DAPL Opponents Vow 'Fierce Resistance' as Army Corps Grants Last Easement

Unless there is an injunction, construction could begin in 24 hours

Nadia Prupis

The U.S. Army Corps of Engineers on Tuesday said it has notified Congress that it plans to grant Energy Transfer Partners the final easement to build the Dakota Access Pipeline (DAPL).

Bloomberg reports:

The company needs the easement to complete work under Lake Oahe, following President Donald Trump's memorandum that advised expediting review of the project. Trump took office promising to favor oil and natural gas developments as well as support new infrastructure, which has included reviving TransCanada Corp.'s Keystone XL pipeline.

Read the corps' letter to Congress here (pdf).

The approval is a massive blow to DAPL opponents, who have waged a months-long resistance to the pipeline on the grounds that it violates Indigenous treaty rights and threatens access to clean water.

Trump's order comes as reversal to actions taken by the Obama administration, which ordered the corps to conduct a full environmental review of the 1,172-mile pipeline before allowing construction to continue.

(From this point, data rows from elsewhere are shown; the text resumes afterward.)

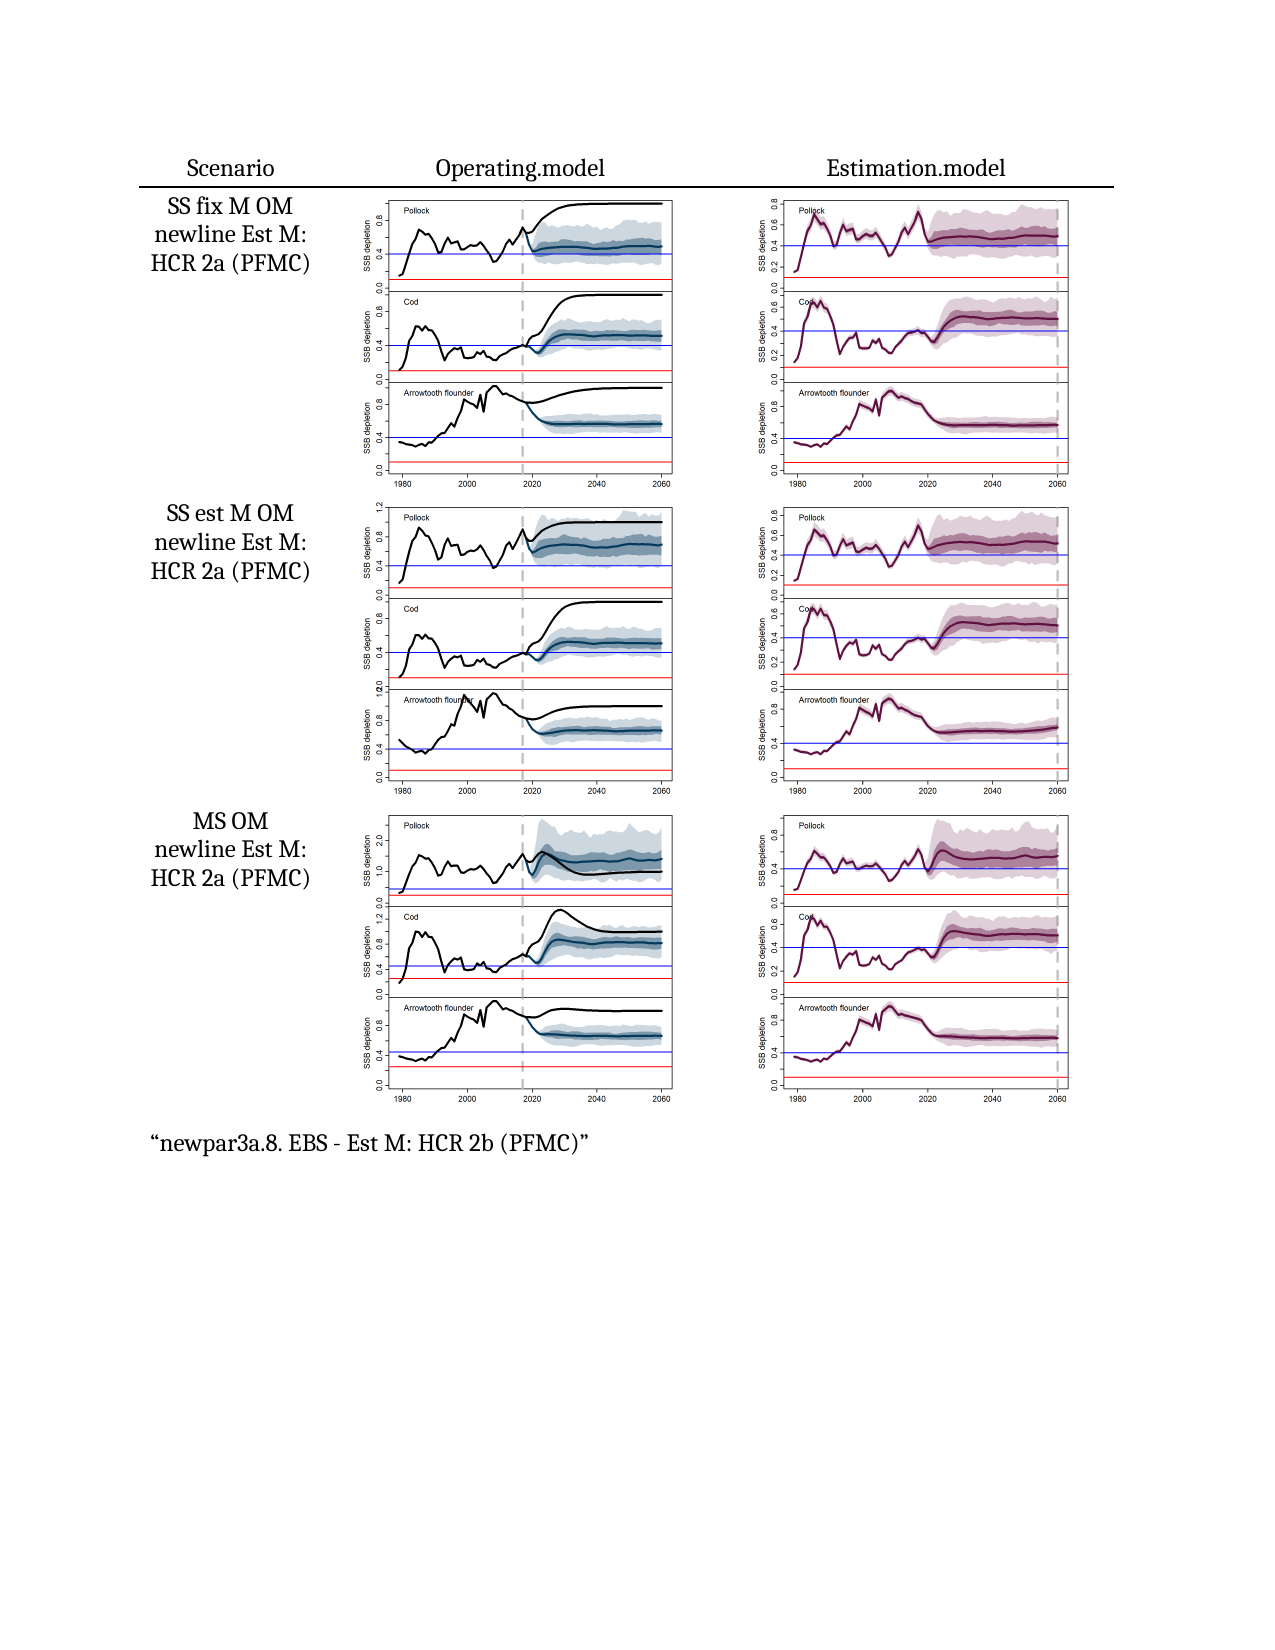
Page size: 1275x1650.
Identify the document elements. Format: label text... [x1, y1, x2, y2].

picture [359, 806, 682, 1107]
picture [754, 191, 1078, 492]
table_cell [323, 495, 718, 803]
picture [359, 499, 682, 799]
table_cell [323, 188, 718, 495]
picture [754, 499, 1078, 799]
picture [359, 191, 682, 492]
table_header Scenario [139, 150, 322, 186]
table_cell [718, 803, 1114, 1110]
table_cell MS OM newline Est M: HCR 2a (PFMC) [139, 803, 322, 1110]
table_cell SS fix M OM newline Est M: HCR 2a (PFMC) [139, 188, 322, 495]
table_cell [718, 188, 1114, 495]
table_header Estimation.model [718, 150, 1114, 186]
picture [754, 806, 1078, 1107]
table_cell [718, 495, 1114, 803]
text “newpar3a.8. EBS - Est M: HCR 2b (PFMC)” [150, 1129, 1125, 1158]
table_cell SS est M OM newline Est M: HCR 2a (PFMC) [139, 495, 322, 803]
table_cell [323, 803, 718, 1110]
table_header Operating.model [323, 150, 718, 186]
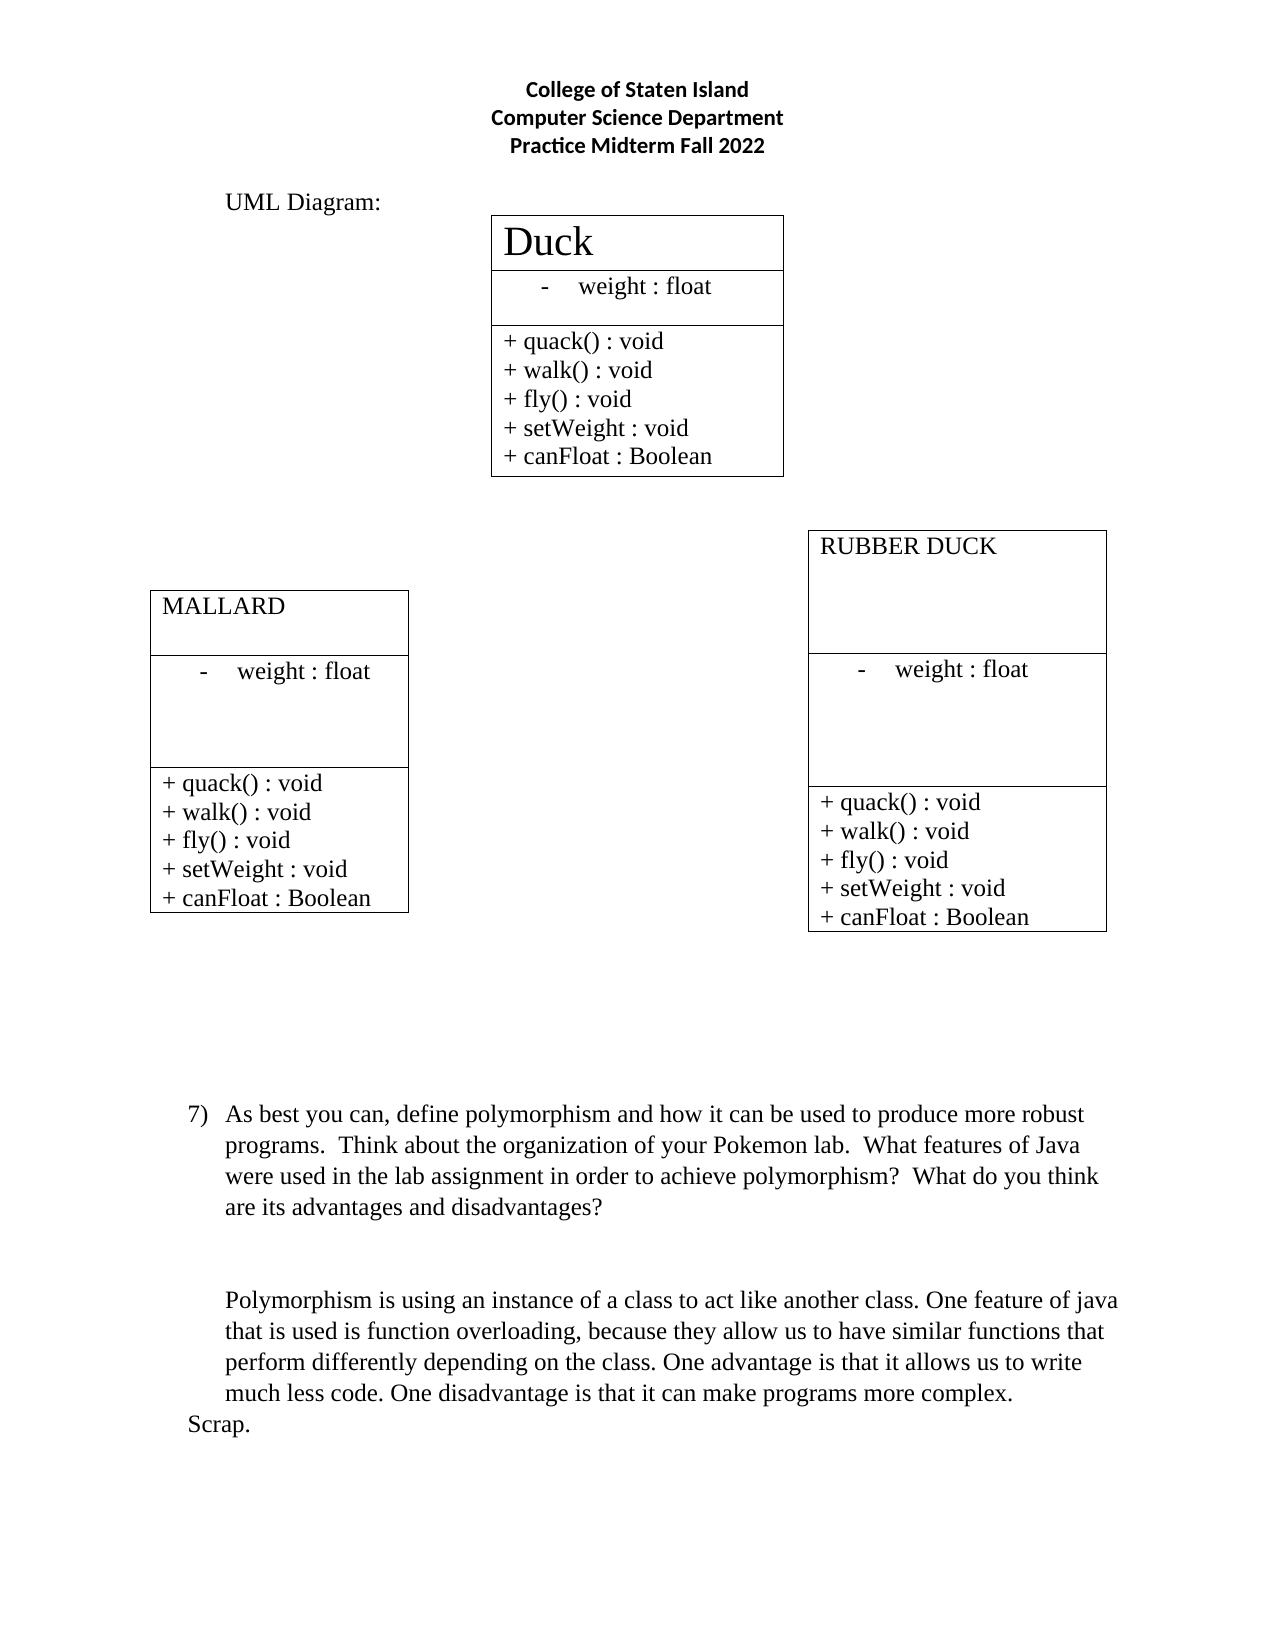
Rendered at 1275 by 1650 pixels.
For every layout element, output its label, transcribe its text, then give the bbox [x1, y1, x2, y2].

table_cell + quack() : void + walk() : void + fly() : void + setWeight : void + canFloat : Boolean [809, 787, 1106, 931]
table_cell weight : float [809, 654, 1106, 786]
table_cell weight : float [492, 271, 783, 325]
list As best you can, define polymorphism and how it can be used to produce more robust programs. Think about the organization of your Pokemon lab. What features of Java were used in the lab assignment in order to achieve polymorphism? What do you think are its advantages and disadvantages? [187, 1099, 1125, 1221]
text Scrap. [187, 1409, 1125, 1438]
list UML Diagram: [225, 187, 1125, 216]
table_cell + quack() : void + walk() : void + fly() : void + setWeight : void + canFloat : Boolean [151, 768, 408, 912]
table_header RUBBER DUCK [809, 531, 1106, 653]
table_header MALLARD [151, 591, 408, 655]
table_cell + quack() : void + walk() : void + fly() : void + setWeight : void + canFloat : Boolean [492, 326, 783, 476]
table_header Duck [492, 216, 783, 270]
table_cell weight : float [151, 656, 408, 767]
text Polymorphism is using an instance of a class to act like another class. One feature of java that is used is function overloading, because they allow us to have similar functions that perform differently depending on the class. One advantage is that it allows us to write much less code. One disadvantage is that it can make programs more complex. [225, 1285, 1125, 1407]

Erich Pica, president of Friends of the Earth, responded by stating, "Trump's reversal of the previous commitment to conduct an Environmental Impact Statement on the Dakota Access Pipeline is as sickening as it is predictable.

"The Standing Rock Sioux and Indigenous American peoples who have fought for their sacred tribal land and water rights deserve human dignity and a healthy future," Pica added. "We stand behind them in the #NoDAPL fight and will put financial pressure on the banks financing this destructive pipeline project. The people’s resistance to keep fossil fuels in the ground will not disappear."

Meanwhile, Dallas Goldtooth, an organizer with the Indigenous Environmental Network, posted this reaction to the corps' decision via Facebook live:

According to CNBC, the move is "almost certain to spark a legal battle and could lead to clashes at camps near Cannon Ball, North Dakota, where hundreds of protesters are still camped out in opposition to the project."

The Standing Rock Sioux tribe said last week it would "pursue legal action" if the easement was granted.

The corps said it would terminate its plans to release the environmental impact statement.

Climate activist Brad Johnson wrote on Twitter that the corps is only giving the Senate 24 hours notice on the DAPL easement, rather than the required 14 days—which means that unless there is an injunction, construction will begin in 24 hours.

"By putting corporate polluter profits above the people's well-being, future, and access to clean, safe drinking water, Donald Trump is once again showing where his priorities lie," said Sierra Club executive director Michael Brune. "America's president should serve the people—not Big Oil—and the movement that has captured the nation's attention will continue to mobilize against Trump's anti-democratic agenda."

"Donald Trump's dangerous and legally questionable attempt to ignore the environmental review will be met with fierce resistance by a broad coalition of 300 tribes and millions of Americans in the court and on the streets," Brune said.